Ao final do Brasileiro-2008, o São Paulo conquistava o seu sexto título com uma diferença de 10 pontos para o rival Palmeiras (4º colocado). Era a terceira conquista seguida e a imprensa discutia a possibilidade de uma hegemonia do clube mais rico do Brasil. Já o Alviverde vivia um jejum de taças importantes.
A sete rodadas do final do Brasileiro-2022, o líder isolado Palmeiras tem 27 pontos de vantagem sobre o São Paulo (12º colocado). O time alviverde encaminha a conquista de seu terceiro título de pontos corridos em sete anos. Enquanto, o Tricolor ganhou a Série A pelo última vez naquela edição de 14 anos atrás.
O clássico entre os dois rivais paulistas no Allianz Parque serve para refletir o que mudou neste período para essa mudança de realidades. É preciso confrontar números antigos com atuais para entender como evoluíram as gestões dos dois clubes.
Em 2008, o São Paulo era o clube que mais arrecadava no país: tinha o estádio e a divisão de base mais rentáveis, além de bons acordos de patrocínio. Em valores corrigidos pela inflação (IGPM), o Tricolor paulista ganhou R$ 429 milhões naquele ano. Sua dívida era bem controlada: R$ 156 milhões (em valores corrigidos).
No mesmo ano, o Palmeiras estava entre os quatro com maior arrecadação, mas abaixo do rival. Foram R$ 368 milhões (em valores corrigidos) em receita. O débito também estava em níveis baixos, embora levemente acima daqueles do rival (R$ 181 milhões). Mas sua gestão esportiva era ruim, não tinha divisão de base funcional, contratava mal e caro.
O que ocorre a partir daí? A diretoria são-paulina passa a acelerar os investimentos no futebol, cria um plano caro de reforma do Morumbi para a Copa (fracassou) e passa a perder brigas institucionais como a disputa do Clube dos 13. Os contratos individuais por clubes o tiram do topo da arrecadação de TV, postos ocupados por Flamengo e Corinthians.
Sua divisão de base continua a produzir e vender jogadores em escala: era a mais rentável do Brasil até recentemente. Mas o clube comete erros com outras fontes de receitas: faz um contrato ruim de TV com a Globo, capenga em receitas comerciais e de patrocínio. Seu sócio-torcedor nunca emplaca como o de outros times. O Morumbi se torna um estádio mais antigo comparado com arenas feitas para a Copa-2014.
Em 2021, o São Paulo somou R$ 476 milhões em receitas.

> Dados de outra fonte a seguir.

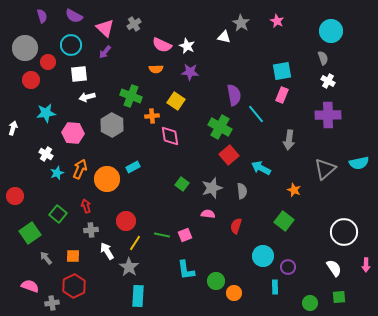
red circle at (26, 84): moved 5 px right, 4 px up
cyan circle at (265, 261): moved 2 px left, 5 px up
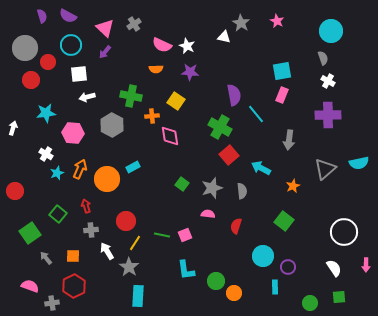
purple semicircle at (74, 16): moved 6 px left
green cross at (131, 96): rotated 10 degrees counterclockwise
orange star at (294, 190): moved 1 px left, 4 px up; rotated 24 degrees clockwise
red circle at (15, 196): moved 5 px up
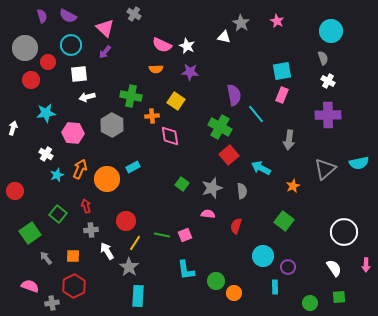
gray cross at (134, 24): moved 10 px up; rotated 24 degrees counterclockwise
cyan star at (57, 173): moved 2 px down
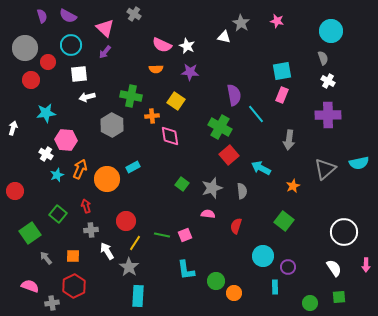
pink star at (277, 21): rotated 16 degrees counterclockwise
pink hexagon at (73, 133): moved 7 px left, 7 px down
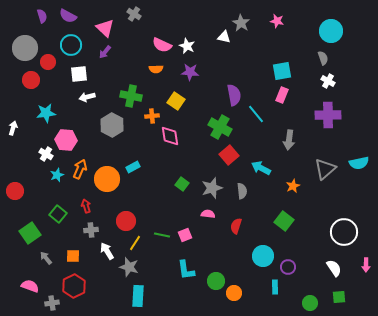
gray star at (129, 267): rotated 18 degrees counterclockwise
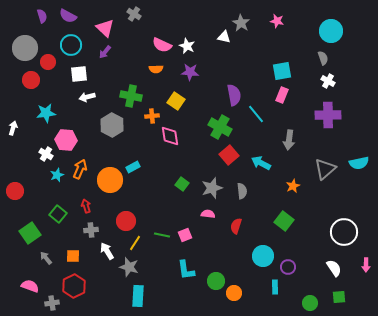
cyan arrow at (261, 168): moved 5 px up
orange circle at (107, 179): moved 3 px right, 1 px down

Ou seja, na década de boom do futebol, em que cotas de tv, premiações e transferências explodiram, o clube teve um aumento só de cerca de R$ 40 milhões considerados os valores corrigidos. Enquanto isso, sua dívida saltou para R$ 642 milhões. Isso representa o quádruplo do valor de 2008 considerados o montante corrigido pela inflação.
Do lado alviverde, a diretoria começa a enfiar o Palmeiras em um processo similar a partir de 2009. Passou a montar um time caro após o outro, abandonando de vez a política do bom-bonito e barato que vigorava até então. Em quatro anos, a dívida do clube multiplica-se e chega a quase R$ 300 milhões no final de 2012.
É a gestão de Paulo Nobre que faz a correção de rota: reduz gastos, faz um empréstimo vultoso do próprio capital para pagar dívida, estabelece parcelas escalonadas para pagamento. Em termos de receita, o clube começa a reestruturar sua divisão de base. E acerta o patrocínio com a Crefisa que é um salto de receita comercial.
Para além disso, o Palmeiras negocia um contrato de TV melhor do que o São Paulo. Seu estádio Allianz Parque torna-se o mais rentável do país e isso impulsiona o seu sócio-torcedor Avanti para um nível bem superior ao do rival. O dinheiro para contratações começa a jorrar, mas com um base sustentável.
Em 2021, o Palmeiras somou R$ 977 milhões em receitas. O valor é inflado por duas premiações de Libertadores e uma de Copa do Brasil, por duas temporadas em uma. Mas a faixa de renda do clube, atualmente, gira em torno de R$ 700 milhões. Em relação a 2008, o Alviverde mais do que dobrou sua renda no período.
A dívida líquida ao final do ano passado ficou em R$ 434 milhões. Cresceu bastante acima da inflação, mas sustentava por um aumento de receita ainda maior. Uma relação de receita e dívida que é bem menor do que a proporção de 1 para 1, portanto, saudável.
Obviamente, houve méritos e percalços dos dois lados. Esse caminho de Palmeiras e São Paulo de inversão de posições não foi linear durante 15 anos. É certo que, para além de sua má gestão esportiva, a grande diferença entre os dois foi a maior capacidade palmeirense de se adaptar a nova forma de gerar receita em um clube de futebol, enquanto os são-paulinos pararam no tempo neste aspecto.